Opposition aufgefordert, bilaterales Abkommen Kroatien-Slowenien zu unterstützen

Nach Gesprächen mit dem slowenischen Außenminister Samuel Zbogar in Laibach sowie mit der kroatischen Ministerpräsidentin Jadranka Kosor und Außenminister Gordan Jandrokovich in Zagreb erklärte sich der Kroatienberichterstatter des EU-Parlaments, Hannes Swoboda, zufrieden über das geplante Abkommen der beiden Länder zur Streitschlichtung in der Grenzfrage. "Das bilaterale Abkommen mit Slowenien, das die Grundlage für das Schiedsverfahren im Grenzstreit bilden soll, ist ein längst überfälliger Schritt, um die Probleme zwischen den beiden Staaten zu lösen", so Swoboda, der darauf hinwies, dass mit der Lösung des Grenzkonfliktes Kroatien dem Beitritt zur EU einen weiteren Schritt näher kommt.
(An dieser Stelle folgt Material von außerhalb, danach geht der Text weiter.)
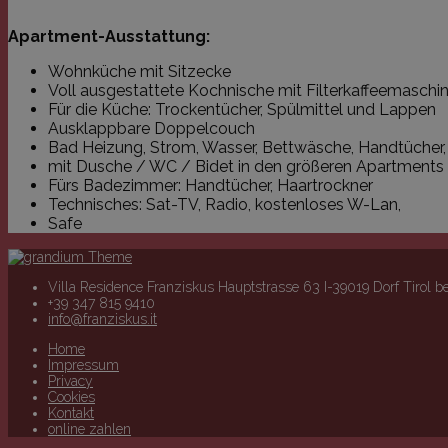
unbedingt erforderlichen Cooki
Apartment-Ausstattung:
Name
Domä
_icl_current_language
franzi
Wohnküche mit Sitzecke
Voll ausgestattete Kochnische mit Filterkaffeemasch
Für die Küche: Trockentücher, Spülmittel und Lappen
Ausklappbare Doppelcouch
PHPSESSID
franzi
Bad Heizung, Strom, Wasser, Bettwäsche, Handtücher, 
mit Dusche / WC / Bidet in den größeren Apartment
Fürs Badezimmer: Handtücher, Haartrockner
Technisches: Sat-TV, Radio, kostenloses W-Lan,
Safe
Name
Name
Domäne
Ablau
_icl_visitor_lang_js
Villa Residence Franziskus Hauptstrasse 63 I-39019 Dorf Tirol b
Name
Domän
_ga
.franziskus.it
2 J
+39 347 815 9410
YSC
.youtu
info@franziskus.it
VISITOR_INFO1_LIVE
.youtu
Home
Impressum
Privacy
_gid
.franziskus.it
1 
Cookies
Kontakt
online zahlen
_gat
.franziskus.it
1 M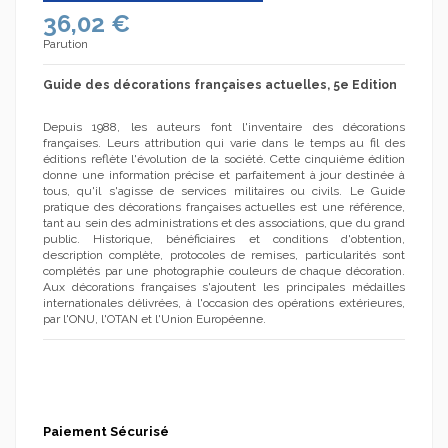
36,02 €
Parution
Guide des décorations françaises actuelles, 5e Edition
Depuis 1988, les auteurs font l'inventaire des décorations
françaises. Leurs attribution qui varie dans le temps au fil des
éditions reflète l'évolution de la société. Cette cinquième édition
donne une information précise et parfaitement à jour destinée à
tous, qu'il s'agisse de services militaires ou civils. Le Guide
pratique des décorations françaises actuelles est une référence,
tant au sein des administrations et des associations, que du grand
public. Historique, bénéficiaires et conditions d'obtention,
description complète, protocoles de remises, particularités sont
complétés par une photographie couleurs de chaque décoration.
Aux décorations françaises s'ajoutent les principales médailles
internationales délivrées, à l'occasion des opérations extérieures,
par l'ONU, l'OTAN et l'Union Européenne.
Paiement Sécurisé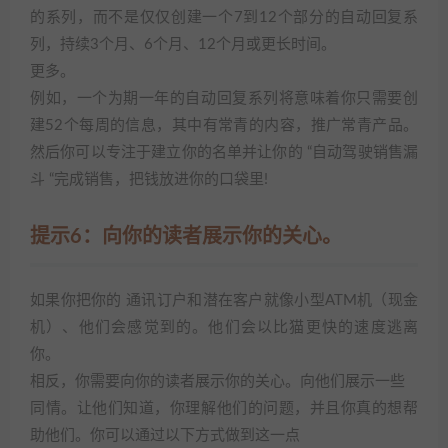
的系列，而不是仅仅创建一个7到12个部分的自动回复系
列，持续3个月、6个月、12个月或更长时间。
更多。
例如，一个为期一年的自动回复系列将意味着你只需要创
建52个每周的信息，其中有常青的内容，推广常青产品。
然后你可以专注于建立你的名单并让你的 “自动驾驶销售漏
斗 “完成销售，把钱放进你的口袋里!
提示6：向你的读者展示你的关心。
如果你把你的 通讯订户和潜在客户就像小型ATM机（现金
机）、他们会感觉到的。他们会以比猫更快的速度逃离
你。
相反，你需要向你的读者展示你的关心。向他们展示一些
同情。让他们知道，你理解他们的问题，并且你真的想帮
助他们。你可以通过以下方式做到这一点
Gestern hat im kroatischen Parlament eine Abstimmung stattgefunden, die die Weichenstellung für eine Schiedskommission ermöglicht hat. Noch vor der Abstimmung führte Swoboda Gespräche mit den Abgeordneten der Regierungs- sowie der Oppositionsparteien. Er appellierte an die Abgeordneten, der kroatischen Ministerpräsidentin die Unterzeichnung des Abkommens zu ermöglichen, mit dem Ausgang der Abstimmung werde dies nun ermöglicht. "Nach der für Mittwoch vorgesehenen Unterzeichnung beginnt ein schwieriger Ratifizierungsprozess in den Parlamenten der beiden Länder, wobei eine qualifizierte Mehrheit erreicht werden muss. Ich fordere daher die Opposition auf, parteipolitische Überlegungen in den Hintergrund zu stellen und das nationale Interesse der beiden Staaten zu berücksichtigen", bemerkte Swoboda. Der Mut der beiden Ministerpräsidenten dürfe nicht parteipolitischem Taktieren zum Opfer fallen.

Hannes Swoboda hat heute noch Gespräche mit dem Vorsitzenden der kroatischen Sozialdemokratischen Opposition geführt. Im Gespräch sei man übereingekommen, dass die Auswahl der Mitglieder der Schiedskommission mit besonderer Sorgfalt erfolgen müsse. "Ich werde in diesem Sinne umgehend mit der EU-Kommission Kontakt aufnehmen, um zu erreichen, dass hochrangige und juristisch gebildete ExpertInnen in die Schiedskommission aufgenommen werden", betonte der Vizepräsident der S&D-Fraktion. Darüber hinaus sei es wichtig, den nationalistischen Kräften, die in Kroatien wie auch in Slowenien von einem nationalistischen Verrat sprechen, eine Absage zu erteilen.